I am working on a multi-label classification task on tabular data. I have already used lightgbm and xgboost, and wanted to try a keras sequential model as well.
To begin with, I have created a model with 4 layers: 1 input, 2 hidden and 1 output.
model = keras.Sequential([
tf.keras.Input(shape=(input_shape,)),
tf.keras.layers.Dense(512, activation='relu'),
tf.keras.layers.Dense(256, activation='relu'),
tf.keras.layers.Dense(output_shape, activation='sigmoid')
])
I have used adam for optimizer, binary cross entropy for loss and binary accuracy for metric.
model.compile(
optimizer = tf.keras.optimizers.Adam(),
loss = tf.losses.BinaryCrossentropy(),
metrics = [tf.keras.metrics.BinaryAccuracy()]
)
I have also scaled my data using StandardScaler. In addition, I have added an early stopping callback with a patience value of 3.
The model stops training at a very low epoch value (around 10-15), and the binary accuracy for both train and test data are extremely high for every single epoch, including the first one.
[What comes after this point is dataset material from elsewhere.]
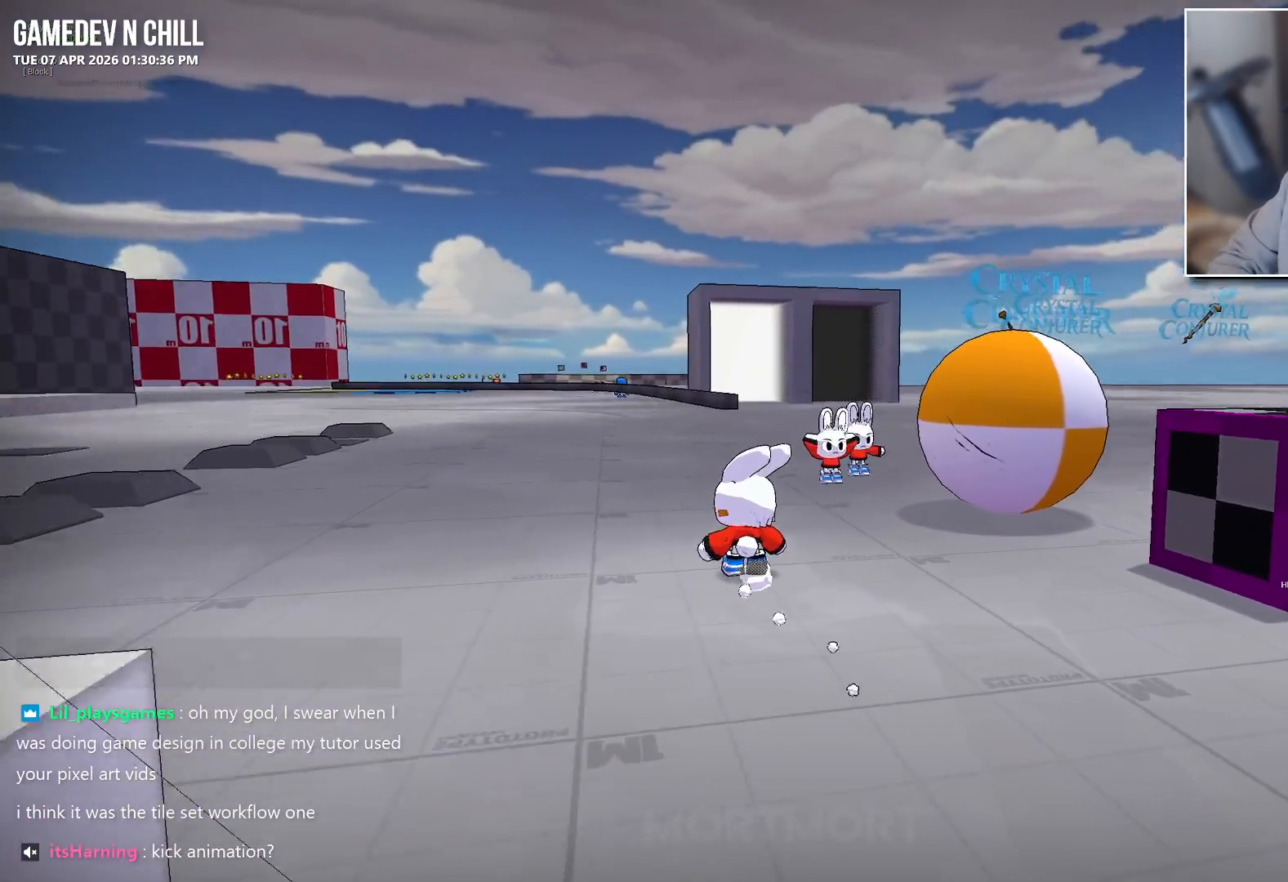
{"buttons": [], "left_stick": "center", "right_stick": "right", "events": []}
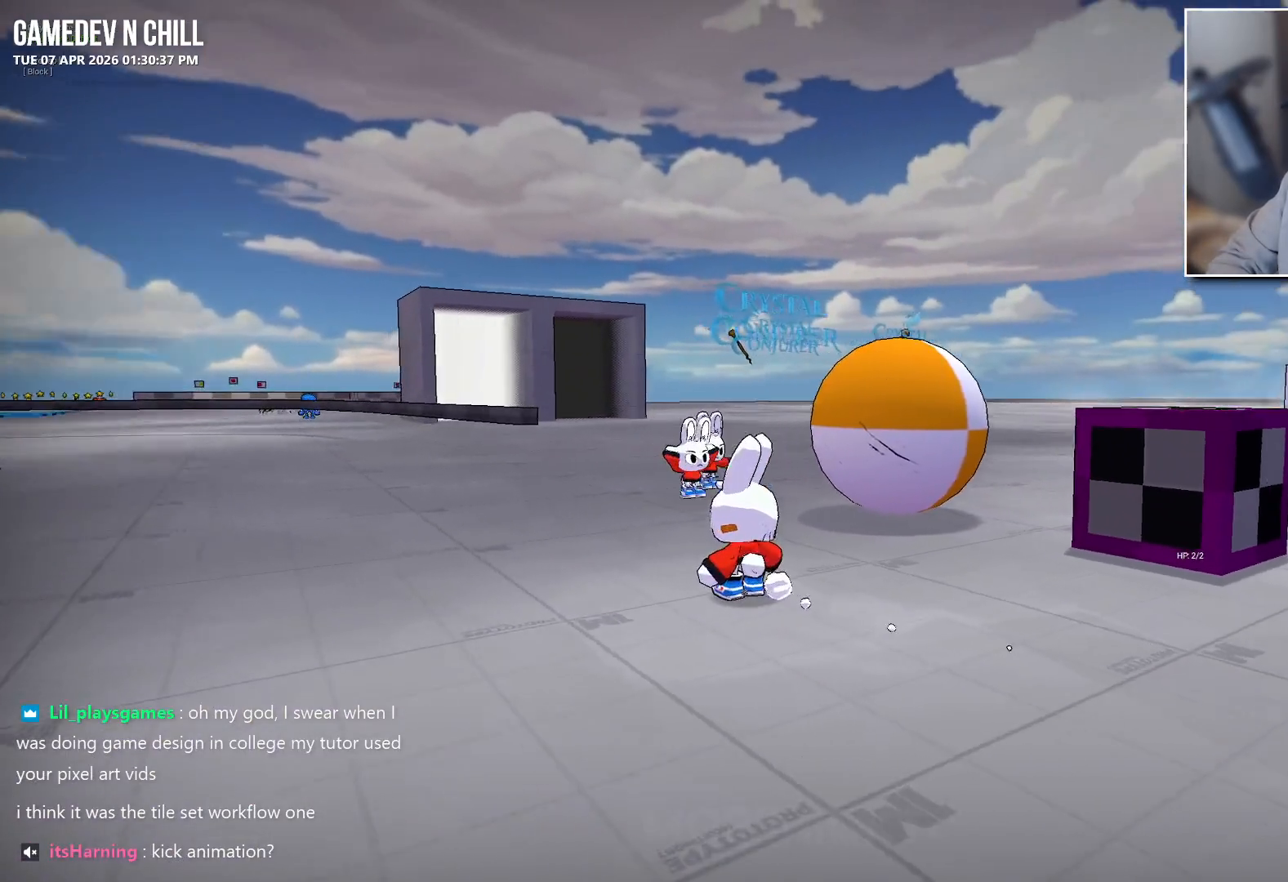
{"buttons": [], "left_stick": "up-left", "right_stick": "right", "events": [[417, "left_stick", "up-left"]]}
When I use model.predict(), the output is the same value for each label for every single row in my test set. I have double checked my test set and all the rows have different values.
At first, I thought the problem had to do with my loss function. The model seems to learn some values for any kind of input that give minimum binary cross entropy in total. I have tried different loss functions, but that did not work. If I knew what the problem was, I would have searched for it but I cannot diagnose what the issue is. I wanted to see if anyone else had seen something similar before.
In addition, I would like to ask for any example on keras multi-label classification notebooks on tabular data if you know any as good reference. Every keras multi-label classification example notebook I found was on either image or text classification. Is it because other algorithms like xgboost and lightgbm are so much better than deep learning when it comes to tabular data classification?